Dissident minority shareholders in Flinders Mines Ltd (ASX: FMS) succeeded in getting a meeting to vote on the proposed delisting of the company postponed to February 6.
This at least delays plans for New Zealand’s rich Todd family to privatise the Western Australian explorer which holds a large iron ore resource in the State’s Pilbara hinterland, known as the Pilbara Iron Ore Project (PIOP).
The West Australian newspaper reported that the extraordinary meeting of shareholders had been scheduled to vote on the proposal on tomorrow morning, but recent appeals to Australia’s Takeovers Panel prompted Flinders to reschedule the vote to Wednesday, February 6.
The company has also delayed its unmarketable parcel sales facility process until it gets clarity from the Takeover Panel.
Earlier this month the panel received two applications opposing the delisting of the company from its second-biggest shareholder, Chinese-backed entity OCJ, and another individual shareholder, Dubbo-based criminal lawyer Brendon Dunstan.
Flinders had announced plans to delist last month, citing low levels of liquidity in its trading, difficulty in accessing essential funding and the costs of remaining a listed entity.

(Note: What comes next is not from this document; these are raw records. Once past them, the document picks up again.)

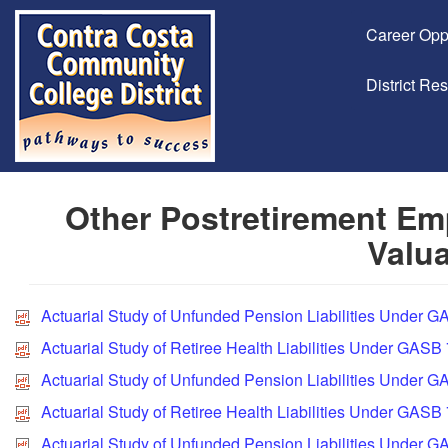
Career Opp
District Re
Other Postretirement Emp
Valua
Actuarial Study of Unfunded Pension Liabilities Under 
Actuarial Study of Retiree Health Liabilities Under GASB
Actuarial Study of Unfunded Pension Liabilities Under G
Actuarial Study of Retiree Health Liabilities Under GASB
Actuarial Study of Unfunded Pension Liabilities Under 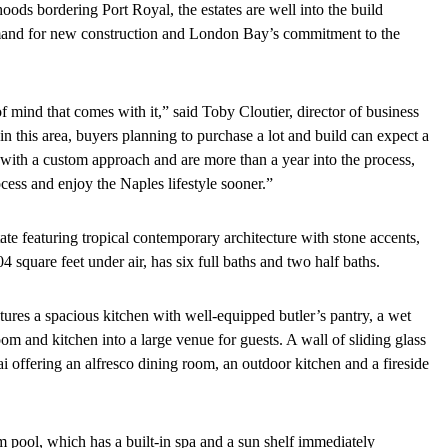
ods bordering Port Royal, the estates are well into the build
mand for new construction and London Bay’s commitment to the
mind that comes with it,” said Toby Cloutier, director of business
 this area, buyers planning to purchase a lot and build can expect a
with a custom approach and are more than a year into the process,
cess and enjoy the Naples lifestyle sooner.”
e featuring tropical contemporary architecture with stone accents,
 square feet under air, has six full baths and two half baths.
eatures a spacious kitchen with well-equipped butler’s pantry, a wet
m and kitchen into a large venue for guests. A wall of sliding glass
i offering an alfresco dining room, an outdoor kitchen and a fireside
m pool, which has a built-in spa and a sun shelf immediately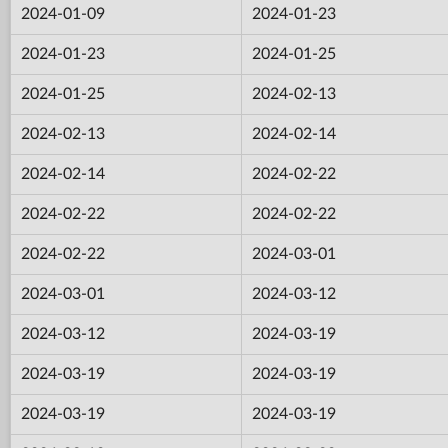
2024-01-09
2024-01-23
2024-01-23
2024-01-25
2024-01-25
2024-02-13
2024-02-13
2024-02-14
2024-02-14
2024-02-22
2024-02-22
2024-02-22
2024-02-22
2024-03-01
2024-03-01
2024-03-12
2024-03-12
2024-03-19
2024-03-19
2024-03-19
2024-03-19
2024-03-19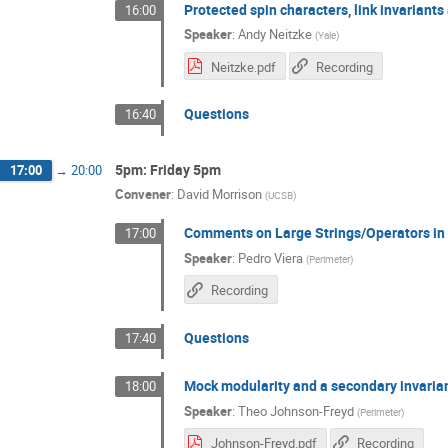
Protected spin characters, link invariants
16:00
Speaker
:
Andy Neitzke
(
Yale
)
Neitzke.pdf
Recording
Questions
16:40
5pm: Friday 5pm
17:00
→
20:00
Convener
:
David Morrison
(
UCSB
)
Comments on Large Strings/Operators i
17:00
Speaker
:
Pedro Viera
(
Perimeter
)
Recording
Questions
17:40
Mock modularity and a secondary invaria
18:00
Speaker
:
Theo Johnson-Freyd
(
Perimeter
)
Johnson-Freyd.pdf
Recording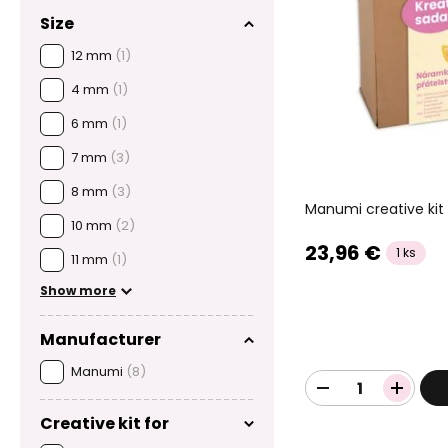
Size
12 mm
(1)
4 mm
(1)
6 mm
(1)
7 mm
(3)
8 mm
(3)
Manumi creative kit 
10 mm
(2)
23,96 €
1 ks
11 mm
(1)
Show more
Manufacturer
Manumi
(8)
Creative kit for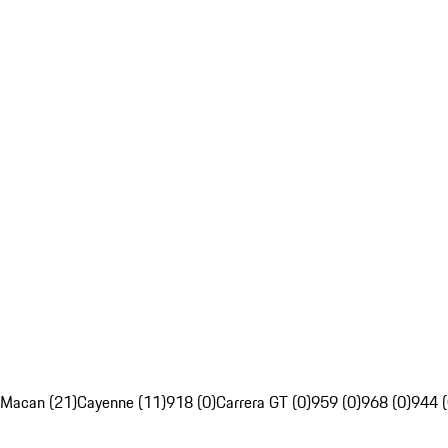
Macan (21)
Cayenne (11)
918 (0)
Carrera GT (0)
959 (0)
968 (0)
944 (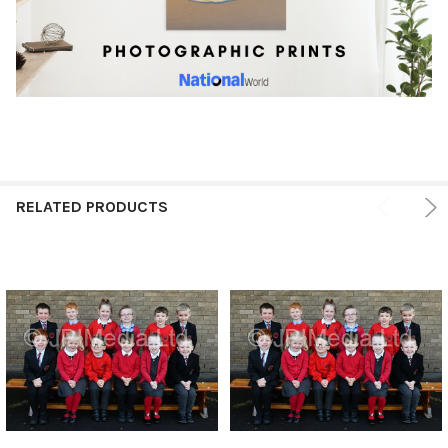
RELATED PRODUCTS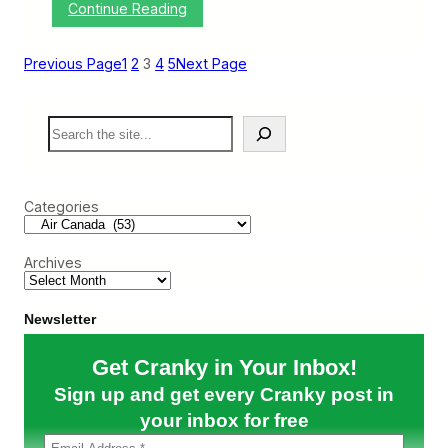
:
Continue Reading
r
A
i
i
l
r
1
Previous Page
1
2
3
4
5
Next Page
C
3
a
–
n
1
S
a
7
e
d
)
a
a
r
O
c
f
Categories
h
f
e
r
Archives
s
t
o
P
Newsletter
a
y
Get Cranky in Your Inbox!
Y
o
Sign up and get every Cranky post in
u
I
your inbox for free
f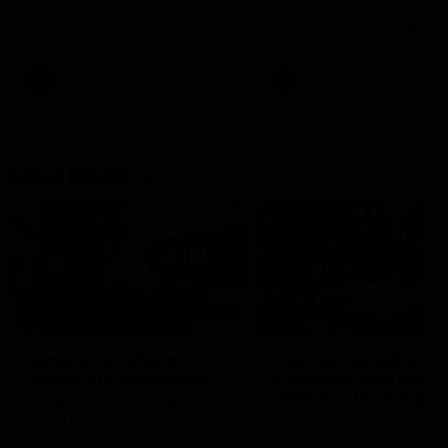
speaks to reporters after Round
speaks to reporters ahead 
22's win over the Western
Round 22's match against t
Bulldogs
Western Bulldogs
AFL
Videos
AFL
Videos
Inner North
02:12
Simpkin on what's
Clarkson on what
letting the Roos down
Comben's new deal
means to the Kangar
Jy Simpkin speaks to NMFC
Media following the loss to
Senior coach Alastair Clar
Hawthorn in Round 21
announces the news that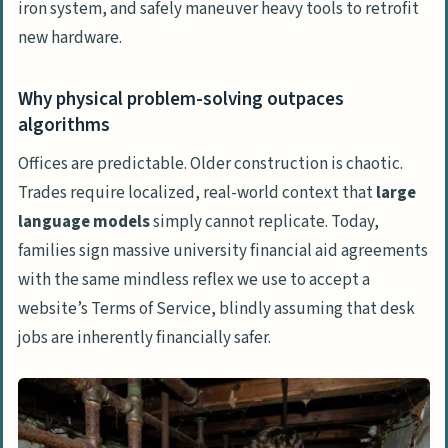
iron system, and safely maneuver heavy tools to retrofit
new hardware.
Why physical problem-solving outpaces
algorithms
Offices are predictable. Older construction is chaotic.
Trades require localized, real-world context that
large
language models
simply cannot replicate. Today,
families sign massive university financial aid agreements
with the same mindless reflex we use to accept a
website’s
Terms of Service
, blindly assuming that desk
jobs are inherently financially safer.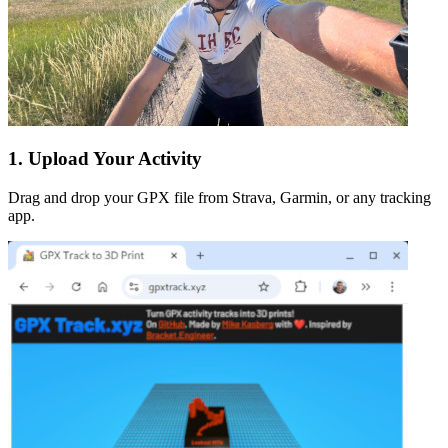
1. Upload Your Activity
Drag and drop your GPX file from Strava, Garmin, or any tracking
app.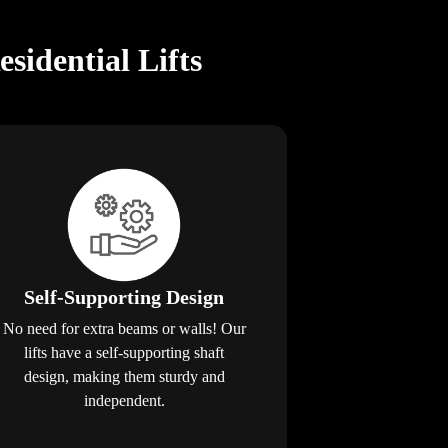
idential Lifts
Self-Supporting Design
No need for extra beams or walls! Our
lifts have a self-supporting shaft
design, making them sturdy and
independent.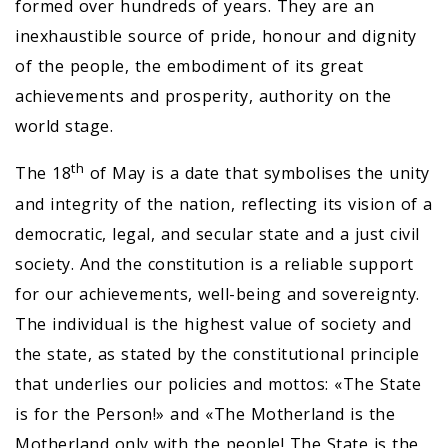
formed over hundreds of years. They are an
inexhaustible source of pride, honour and dignity
of the people, the embodiment of its great
achievements and prosperity, authority on the
world stage.
th
The 18
of May is a date that symbolises the unity
and integrity of the nation, reflecting its vision of a
democratic, legal, and secular state and a just civil
society. And the constitution is a reliable support
for our achievements, well-being and sovereignty.
The individual is the highest value of society and
the state, as stated by the constitutional principle
that underlies our policies and mottos: «The State
is for the Person!» and «The Motherland is the
Motherland only with the people! The State is the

The West said this news prompted a 50% slump in its share price and raised the ire of minority shareholders who view the proposal as a ploy by majority shareholder Todd Corporation to tighten its grip on the company by squeezing them out without having to pay what they see as the type of premium typically associated with a takeover.
However, as NZResources has reported that prior to and in the early days after successfully achieving a 55% stake in Flinders, the company had been languishing as a penny stock, with limited capital.
The West said unhappy shareholders recently launched a nationwide campaign, firing off missives to the Australian Securities Exchange, the Australian Securities and Investments Commission, the media and politicians to oppose the planned delisting.
The West Australian’s chief resource writer Stuart McKinnon said Todd’s majority holding in Flinders all but guarantees the delisting will go ahead if the proposal is put to a vote of shareholders.
However, the minority shareholders have vowed to explore every legal option to stop the delisting going ahead.